Enunciado de la tarea - Prosiga el texto sobre la ausencia de partos en Pichilemu a partir de su última oración.

Bloque de texto -
Hasta hace unas décadas, en el pequeño hospital de Pichilemu se atendían partos con total normalidad. Las madres pichileminas daban a luz en su propia comuna, rodeadas de sus familias, sin la angustia de los viajes a última hora ni la sensación de estar lejos de su hogar en uno de los momentos más decisivos de la vida. Pero eso quedó atrás. Hoy, como ocurre en más de 70 comunas del país, en Pichilemu no nacen niños porque no existen las condiciones mínimas para realizar partos seguros.
Lo que podría interpretarse como un detalle administrativo tiene profundas implicancias sociales, emocionales e identitarias. En Chile, el Ministerio de Salud exige desde hace décadas que los partos se atiendan únicamente en recintos con equipos y especialistas capaces de responder ante cualquier emergencia. Es una política sanitaria que ha permitido reducir la mortalidad materna y neonatal al nivel de países desarrollados. Sin embargo, también dejó a cientos de miles de familias sin la opción de que sus hijos nazcan en su propia comuna.
El fenómeno es más visible en casos extremos, como Juan Fernández, donde mujeres deben recorrer hasta 670 kilómetros en avión para poder parir en el continente. Pero la realidad de fondo es la misma en lugares mucho más cercanos. Pichilemu, capital provincial, turístico, en crecimiento, con más de 20 mil habitantes permanentes y un volumen de población flotante que se multiplica en verano, no tiene un hospital habilitado para recibir partos. Las futuras madres deben trasladarse a Santa Cruz u otras comunas, muchas veces semanas antes de la fecha estimada, asumiendo costos, alejándose de sus familias, interrumpiendo sus rutinas y postergando trabajos y cuidados.

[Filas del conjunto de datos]
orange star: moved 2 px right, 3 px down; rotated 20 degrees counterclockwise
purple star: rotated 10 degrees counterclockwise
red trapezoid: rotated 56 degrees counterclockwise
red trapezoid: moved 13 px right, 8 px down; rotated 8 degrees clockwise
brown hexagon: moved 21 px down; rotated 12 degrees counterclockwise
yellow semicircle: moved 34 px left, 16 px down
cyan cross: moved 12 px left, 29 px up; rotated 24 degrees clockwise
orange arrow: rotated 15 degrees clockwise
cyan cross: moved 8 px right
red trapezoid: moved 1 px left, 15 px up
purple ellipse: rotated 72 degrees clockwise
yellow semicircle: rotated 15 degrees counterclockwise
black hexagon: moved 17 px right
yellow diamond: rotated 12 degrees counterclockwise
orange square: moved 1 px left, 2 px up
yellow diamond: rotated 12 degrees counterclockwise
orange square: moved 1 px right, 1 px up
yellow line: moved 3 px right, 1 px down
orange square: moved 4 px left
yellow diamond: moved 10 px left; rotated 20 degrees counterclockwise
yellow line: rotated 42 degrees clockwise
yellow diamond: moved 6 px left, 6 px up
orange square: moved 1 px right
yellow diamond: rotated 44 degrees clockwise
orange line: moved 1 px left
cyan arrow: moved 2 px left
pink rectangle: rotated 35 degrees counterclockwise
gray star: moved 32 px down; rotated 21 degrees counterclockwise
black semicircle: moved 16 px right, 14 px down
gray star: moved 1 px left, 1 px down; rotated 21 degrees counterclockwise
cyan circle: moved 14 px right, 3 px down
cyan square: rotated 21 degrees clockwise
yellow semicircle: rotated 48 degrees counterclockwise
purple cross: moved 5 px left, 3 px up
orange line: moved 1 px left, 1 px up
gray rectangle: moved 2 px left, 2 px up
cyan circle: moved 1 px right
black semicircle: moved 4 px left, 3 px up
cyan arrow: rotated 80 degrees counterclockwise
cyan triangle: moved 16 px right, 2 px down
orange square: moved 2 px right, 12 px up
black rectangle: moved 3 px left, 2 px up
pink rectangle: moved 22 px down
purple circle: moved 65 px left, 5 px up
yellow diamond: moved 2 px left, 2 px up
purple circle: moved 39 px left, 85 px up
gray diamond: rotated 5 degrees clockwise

Resultado del ejercicio -
Todo esto parece normalizado, pero no debería serlo. ¿En qué momento aceptar que nuestros hijos nazcan lejos se volvió parte natural de la vida pichilemina?
Más allá de la logística, está el tema de la identidad. Los niños terminan inscritos como nacidos en otras comunas, como si Pichilemu fuese solo el lugar donde viven, pero no su origen. La ley permite, desde 2012, registrar la residencia de los padres para corregir en parte esta injusticia. Pero no resuelve el problema de fondo: las madres siguen sin poder dar a luz en su propio territorio.
Esto genera, además, una paradoja que pocos comentan: mientras Pichilemu crece, se desarrolla y recibe miles de visitantes al año, su hospital se queda atrás en prestaciones básicas. Y al hablar de prioridades sanitarias, no se trata de pedir un centro de alta complejidad como los de grandes ciudades, sino de algo más simple: un plan realista, gradual y comprometido para que las mujeres de Pichilemu puedan volver a dar a luz aquí.
Sí, necesitamos especialistas. Sí, se requieren protocolos, equipamiento y equipos entrenados. Pero esto no puede seguir mirándose como un lujo o como un imposible. Es un derecho básico. Es, incluso, una cuestión de dignidad territorial.
Cuando una comuna no puede garantizar que sus propios habitantes nazcan en ella, algo profundo está fallando. Es un síntoma más del centralismo, de la postergación crónica y del desbalance en la distribución de recursos y servicios. Y Pichilemu lo sabe: lo vive en salud, en educación, en conectividad, en seguridad.
Recuperar el derecho a nacer en casa es un acto de reparación. Es devolverle a Pichilemu algo que ya tuvo, que perdió y que merece recuperar. Algo tan simple y tan trascendental como permitir que los pichileminos nazcan en Pichilemu. Porque nacer aquí no solo es un dato. Es pertenecer.